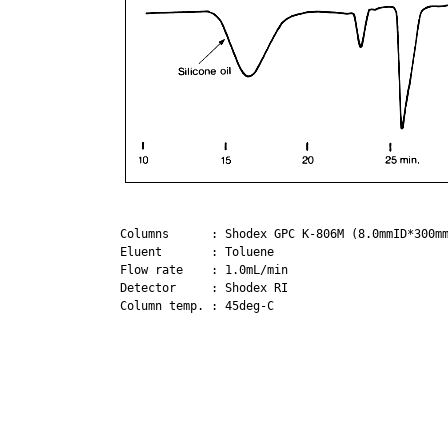
Columns      : Shodex GPC K-806M (8.0mmID*300mm
Eluent       : Toluene

Flow rate    : 1.0mL/min

Detector     : Shodex RI

Column temp. : 45deg-C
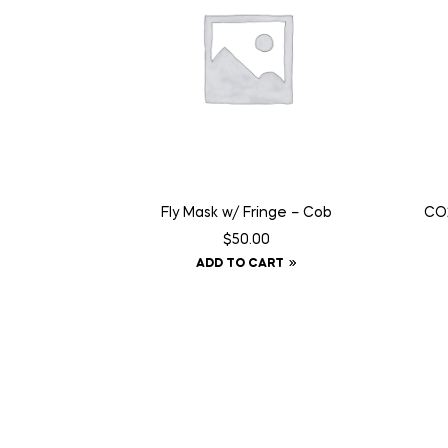
Fly Mask w/ Fringe – Cob
CO2
$
50.00
ADD TO CART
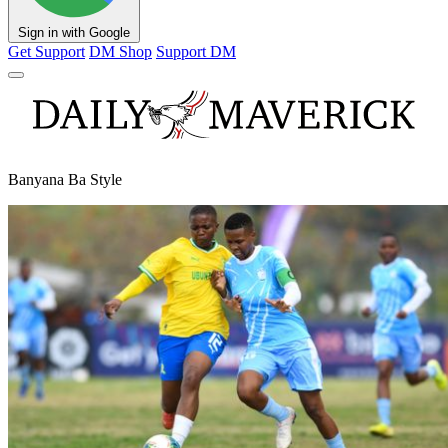
Sign in with Google
Get Support
DM Shop
Support DM
Banyana Ba Style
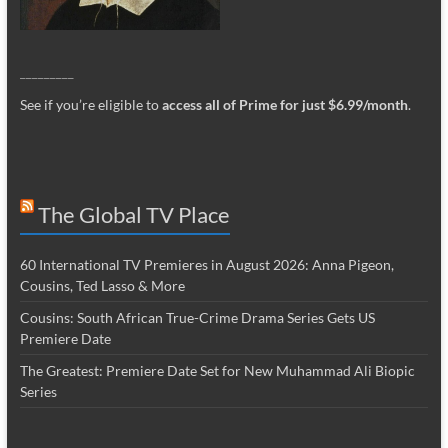
_________
See if you’re eligible to
access all of Prime for just $6.99/month
.
The Global TV Place
60 International TV Premieres in August 2026: Anna Pigeon,
Cousins, Ted Lasso & More
Cousins: South African True-Crime Drama Series Gets US
Premiere Date
The Greatest: Premiere Date Set for New Muhammad Ali Biopic
Series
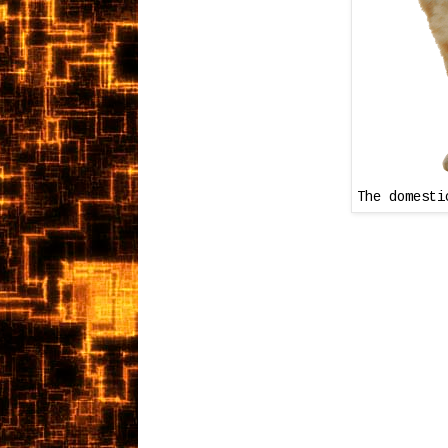
The domesti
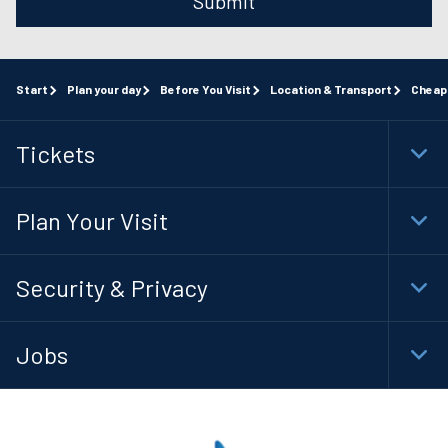
Submit
Start
Plan your day
Before You Visit
Location & Transport
Cheap
Tickets
Togg
Foot
Navi
Plan Your Visit
Togg
Foot
Navi
Security & Privacy
Togg
Foot
Navi
Jobs
Togg
Foot
Navi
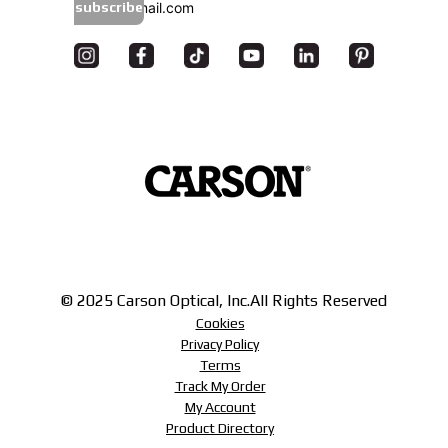
subscribe
© 2025 Carson Optical, Inc.
All Rights Reserved
Cookies
Privacy Policy
Terms
Track My Order
My Account
Product Directory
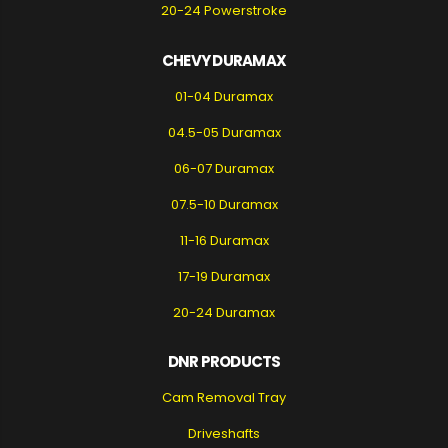
20-24 Powerstroke
CHEVY DURAMAX
01-04 Duramax
04.5-05 Duramax
06-07 Duramax
07.5-10 Duramax
11-16 Duramax
17-19 Duramax
20-24 Duramax
DNR PRODUCTS
Cam Removal Tray
Driveshafts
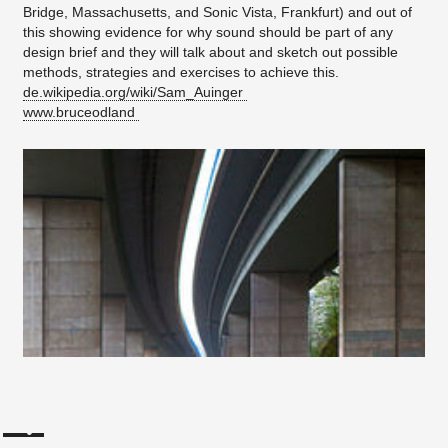
Bridge, Massachusetts, and Sonic Vista, Frankfurt) and out of
this showing evidence for why sound should be part of any
design brief and they will talk about and sketch out possible
methods, strategies and exercises to achieve this.
de.wikipedia.org/wiki/Sam_Auinger
www.bruceodland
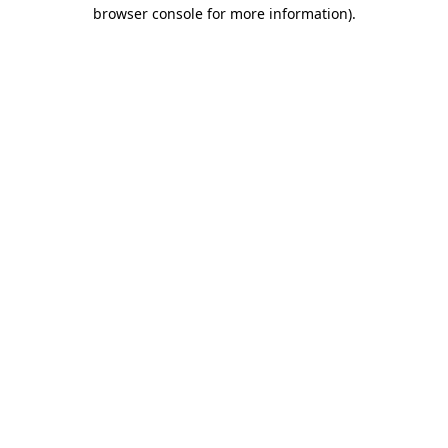
browser console for more information).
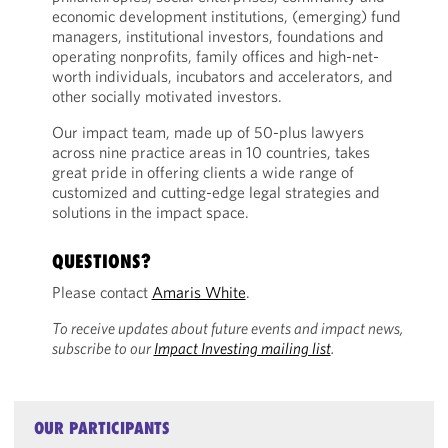
economic development institutions, (emerging) fund
managers, institutional investors, foundations and
operating nonprofits, family offices and high-net-
worth individuals, incubators and accelerators, and
other socially motivated investors.
Our impact team, made up of 50-plus lawyers
across nine practice areas in 10 countries, takes
great pride in offering clients a wide range of
customized and cutting-edge legal strategies and
solutions in the impact space.
QUESTIONS?
Please contact
Amaris White
.
To receive updates about future events and impact news,
subscribe to our
Impact Investing mailing list
.
OUR PARTICIPANTS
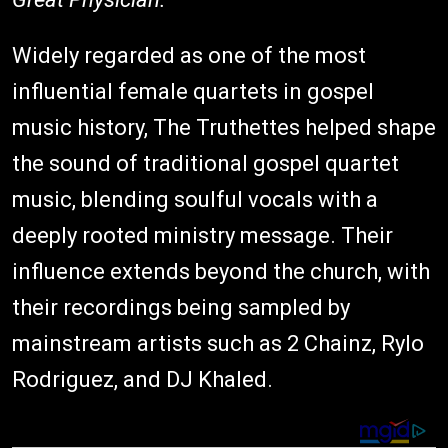
Widely regarded as one of the most
influential female quartets in gospel
music history, The Truthettes helped shape
the sound of traditional gospel quartet
music, blending soulful vocals with a
deeply rooted ministry message. Their
influence extends beyond the church, with
their recordings being sampled by
mainstream artists such as 2 Chainz, Rylo
Rodriguez, and DJ Khaled.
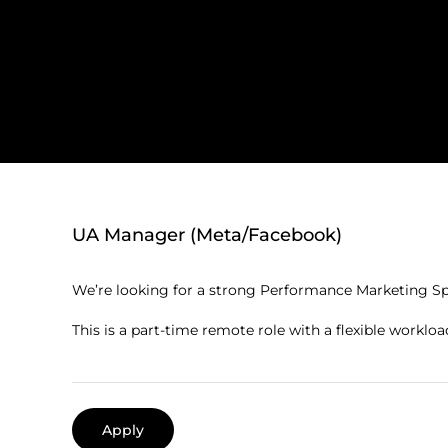
UA Manager (Meta/Facebook)
We’re looking for a strong Performance Marketing Spec
This is a part-time remote role with a flexible workloa
Apply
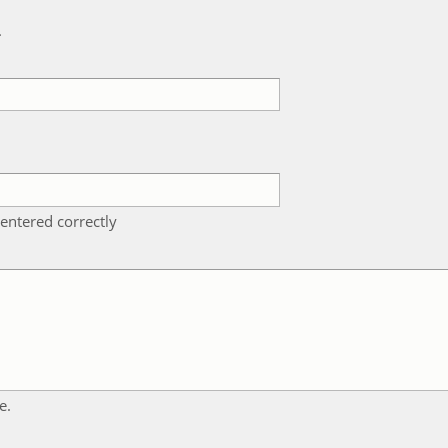
k
entered correctly
e.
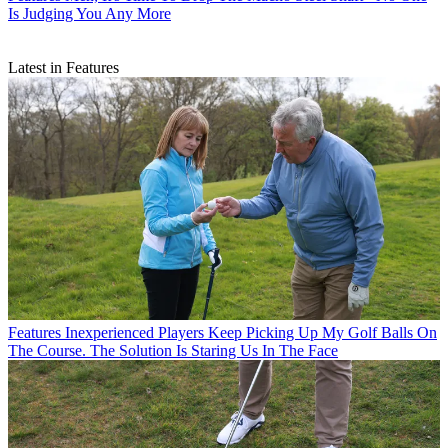
Is Judging You Any More
Latest in Features
Features
Inexperienced Players Keep Picking Up My Golf Balls On
The Course. The Solution Is Staring Us In The Face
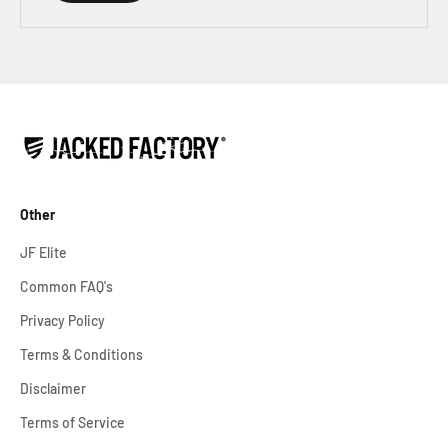
Other
JF Elite
Common FAQ's
Privacy Policy
Terms & Conditions
Disclaimer
Terms of Service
# # # #
=== Written task ===
Nothing but the lines above, starting at the line that contains "CHEVY DURAMAX" and ending at the line that contains "browser console for more information).", should be given again, exactly and without the pictures.

=== Task answer ===
CHEVY DURAMAX
01-04 Duramax
04.5-05 Duramax
06-07 Duramax
07.5-10 Duramax
11-16 Duramax
17-19 Duramax
20-24 Duramax
DNR PRODUCTS
Cam Removal Tray
Driveshafts
Bridge, Massachusetts, and Sonic Vista, Frankfurt) and out of
this showing evidence for why sound should be part of any
design brief and they will talk about and sketch out possible
methods, strategies and exercises to achieve this.
de.wikipedia.org/wiki/Sam_Auinger
www.bruceodland
browser console for more information).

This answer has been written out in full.